At the heart of the problem is a reluctance to branch out. Fromunda says, “People need to communicate. People need to network. People need to learn what others are doing to succeed. Otherwise, you can’t compete in today’s market. And I see too many good businesses failing because they can’t or don’t want to change.”
Collaboration is a word Fromunda uses as a solution for competitiveness. She says, “Wood-industry professionals often don’t trust their competitors. This needs to change. They need to collaborate. For example, I see some skilled workers going from one shop to another that are charging high rates on a per hour basis, and it’s often impossible to hire them when you need them. So, why don’t two companies get together and share this worker? Everyone benefits.”
LOOK INSIDE, LOOK OUTSIDE
This collaborative approach doesn’t only have to apply to personnel. Progressive manufacturers can share machinery, space, or whatever they can exchange as part of a mutually beneficial arrangement. Fromunda says, “Work with others. Learn what they’re doing. Successful companies in our industry are collaborating. Companies that isolate themselves are failing, unfortunately.”
At Loewen, which ships worldwide, a focus on logistics and lean manufacturing has been crucial to its ongoing success and survival. The company can’t be resistant to change, or outside help. Instead, it is always looking at ways to improve its operations. According to Boxhorn, “We have changed a lot over the years. It’s a very different compared to when I first got here. There was one department that we decided needed improvement, so the company brought in an entire team to assess the situation, including consultants. They went through everything and asked for input from everyone, including workers. The results were dramatic. We not only changed the equipment, but brighter lights were installed and more white paint was used — whatever it took to improve efficiency.”
This team-based, collaborative approach is part of Loewen’s philosophy of continuous improvement, which permeates the entire company. According to Boxhorn, “You need a situation where workers are volunteering suggestions for improvement, or even making certain improvements without asking. We’re always looking to do better. The more that people feel part of that process, the more productive we become.”
CONNECT TO CUSTOMERS
While manufacturing facilities often look inward for improvements, the flip-side of logistics is what occurs outside the company — specifically, moving goods to the customer in a timely fashion. In fact, many experts that say they specialize in logistics do just that: facilitate the transport of materials not only next door, but across the globe. In a world that’s only getting smaller, and more competitive, the need to ship goods long distances at low cost is crucial.

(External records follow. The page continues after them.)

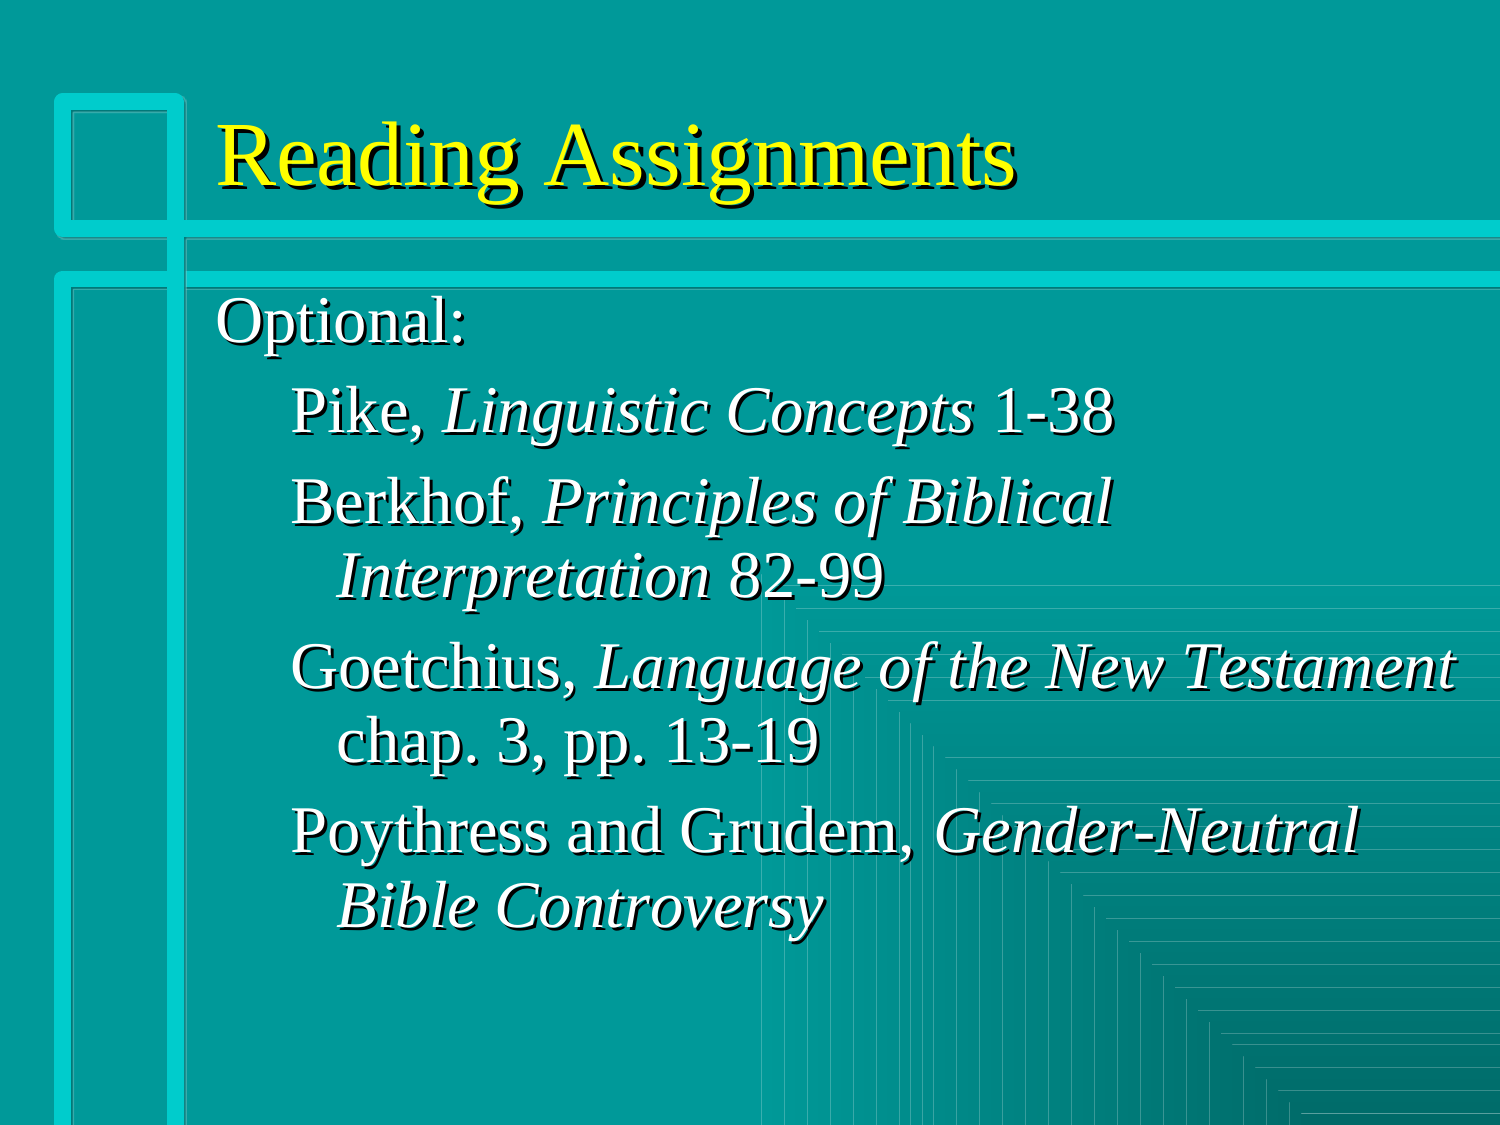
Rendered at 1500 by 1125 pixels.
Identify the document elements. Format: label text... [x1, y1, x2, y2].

title Reading Assignments [200, 34, 1476, 213]
list Optional: Pike, Linguistic Concepts 1-38 Berkhof, Principles of Biblical Interpretation 82-99 Goetchius, Language of the New Testament chap. 3, pp. 13-19 Poythress and Grudem, Gender-Neutral Bible Controversy [200, 274, 1476, 1100]
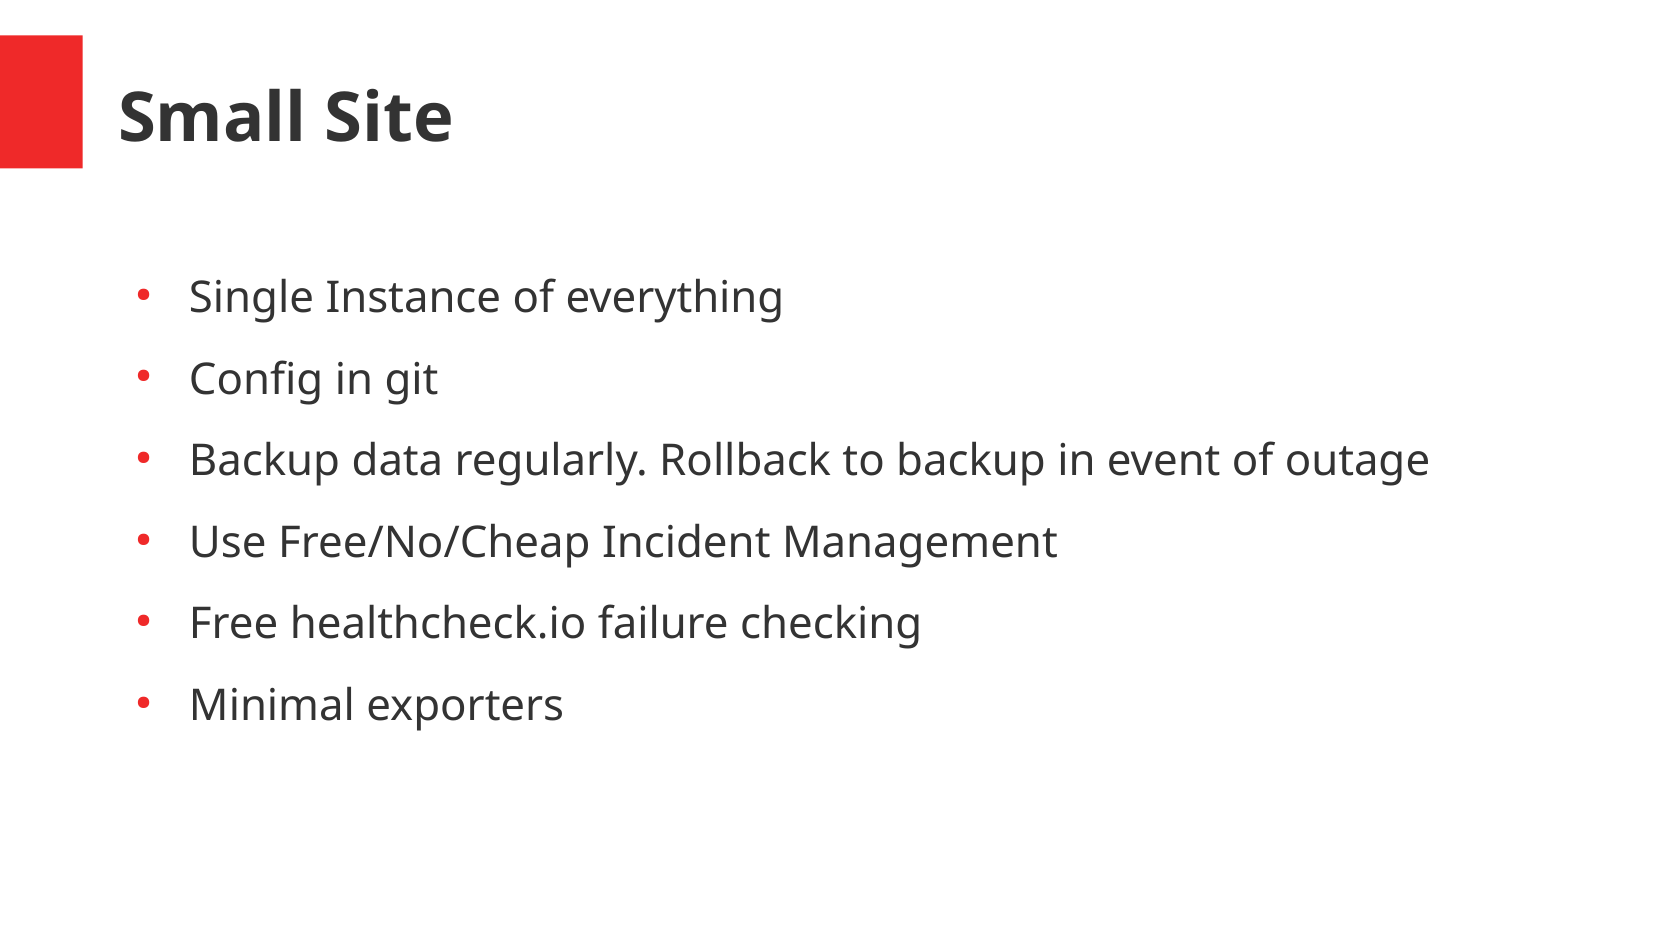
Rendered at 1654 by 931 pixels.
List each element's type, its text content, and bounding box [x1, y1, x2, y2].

According to Boxhorn, this internal/external division of logistics is split about 50/50 at Loewen. He says, “We have some people who specialize on the production side inside our own facility, and we have other people who look after the movement of materials in and out of that facility. You can’t focus on just one. You have to be lean on the inside, and well organized on the outside, too.”
Whether it’s on the inside or the outside, improvement of an organization’s logistics will only occur through people. Human beings are the ones making the decisions, and human beings are the ones carrying out those decisions. Even though automation has become a sustained trend in the industry, it’s by working collaboratively or through teamwork that long-term success can be sustained.